Dreams are funny. I know I’ve posted a few of mine here, but I’m not really talking about the kinds of dreams where I carve agents and editors out of marble.
See, I’ve always had this dream that I’d walk into a Borders one day and see my book (or books depending the depth of my daydreaming) sitting on the shelf somewhere between Feist and Foster. In my standing day dream, I’m always a little surprised to see my book. Strangely, this daydream never involved Barnes and Nobles, always Borders. The strange thing is that I actually don’t have a bookseller preference other than independent (and not even because I’m all antiestablishment, but just because I like the people who sell books because it’s their passion, they’re awesome like librarians).

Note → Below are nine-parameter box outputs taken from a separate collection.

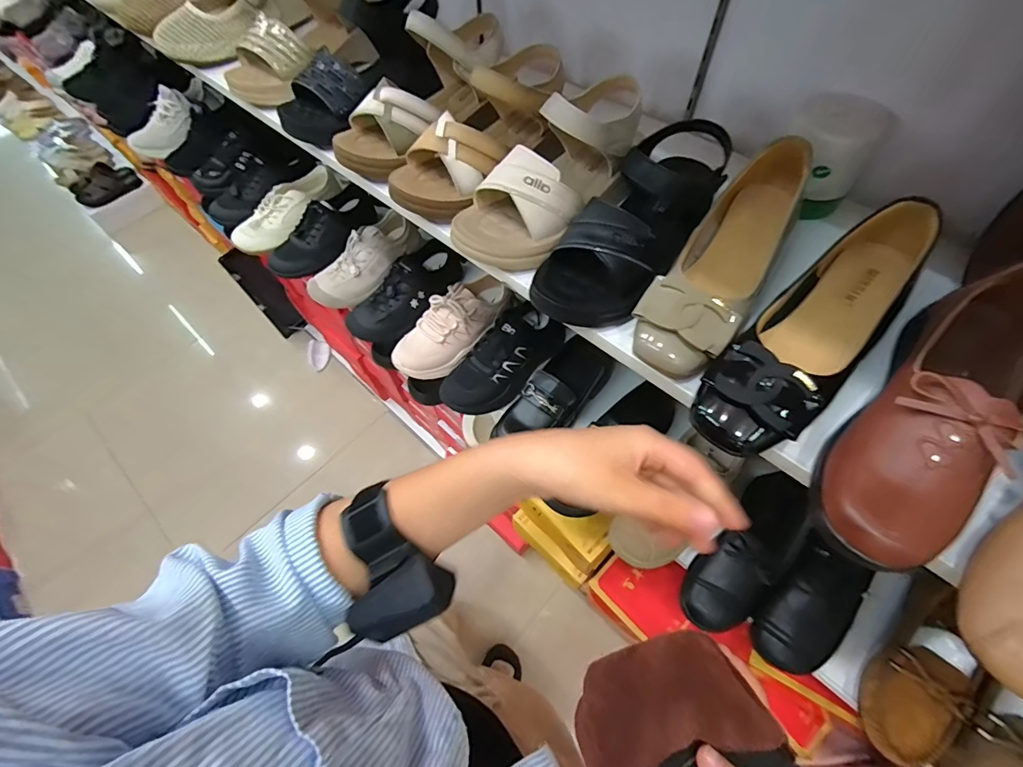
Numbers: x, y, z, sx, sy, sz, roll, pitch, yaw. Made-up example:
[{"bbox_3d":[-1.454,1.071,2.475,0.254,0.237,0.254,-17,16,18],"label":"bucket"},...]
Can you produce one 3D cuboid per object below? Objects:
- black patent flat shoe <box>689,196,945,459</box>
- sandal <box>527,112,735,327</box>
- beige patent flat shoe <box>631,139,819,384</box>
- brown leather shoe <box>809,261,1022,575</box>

I’ve just learned that regardless of my career (published, unpublished, multi bestseller, or “limited” release), that daydream can never happen. Borders is closing, some stores as early as Friday according to Yahoo.
Usually, this is the part where I’d be all sad for myself, but really I don’t have a product that’s on the market. I really feel for people who were just about to debut their novels, their first novels even. What a punch to the gut. Imagine your book had been picked up at Borders but not at Barnes and Noble? Yikes.

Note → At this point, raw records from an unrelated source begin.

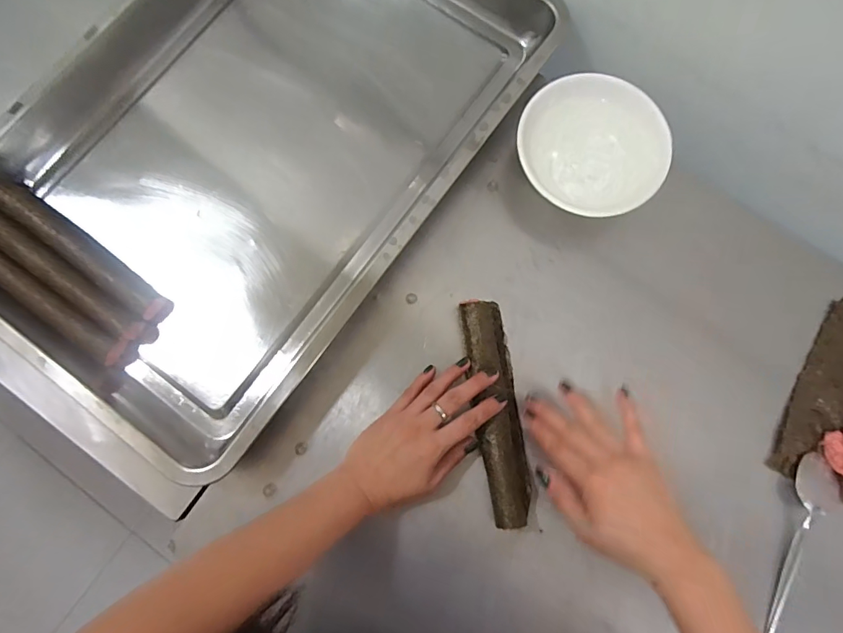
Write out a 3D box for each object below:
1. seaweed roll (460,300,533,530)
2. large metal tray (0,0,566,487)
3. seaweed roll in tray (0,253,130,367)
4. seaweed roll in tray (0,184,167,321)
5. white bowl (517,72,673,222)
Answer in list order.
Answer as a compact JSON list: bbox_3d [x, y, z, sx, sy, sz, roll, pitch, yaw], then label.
[{"bbox_3d":[0.072,0.086,0.435,0.042,0.028,0.202,-8,79,-1],"label":"seaweed roll"},{"bbox_3d":[-0.162,-0.189,0.475,0.390,0.054,0.595,36,81,6],"label":"large metal tray"},{"bbox_3d":[-0.365,-0.019,0.439,0.186,0.030,0.026,34,81,5],"label":"seaweed roll in tray"},{"bbox_3d":[-0.334,-0.066,0.450,0.189,0.030,0.029,36,81,6],"label":"seaweed roll in tray"},{"bbox_3d":[0.167,-0.165,0.469,0.140,0.059,0.135,0,79,-1],"label":"white bowl"}]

And then of course, the 10,000 employees, who probably are reading about how they are losing their jobs from the nightly news.
So how come we can’t get a book store bailout?
That is really sad. I don't have a specific daydream about seeing my book in a bookstore....strangely I've never thought about it until now. Huh. I do imagine having a copy of my book in my hands though. And I love holding the printed out version of my manuscript. It feels like accomplishment.
ReplyDeleteI just bought a bunch of books at Borders, trying to help the authors whose books are currently there, languishing.
10 plus years ago I worked at our local Borders. I had a lot of similar visions too, where my book would be shelved, where the book signing would be - always at that particular store. I feel for everybody involved...the authors, the employees, the regular customers. It's so sad.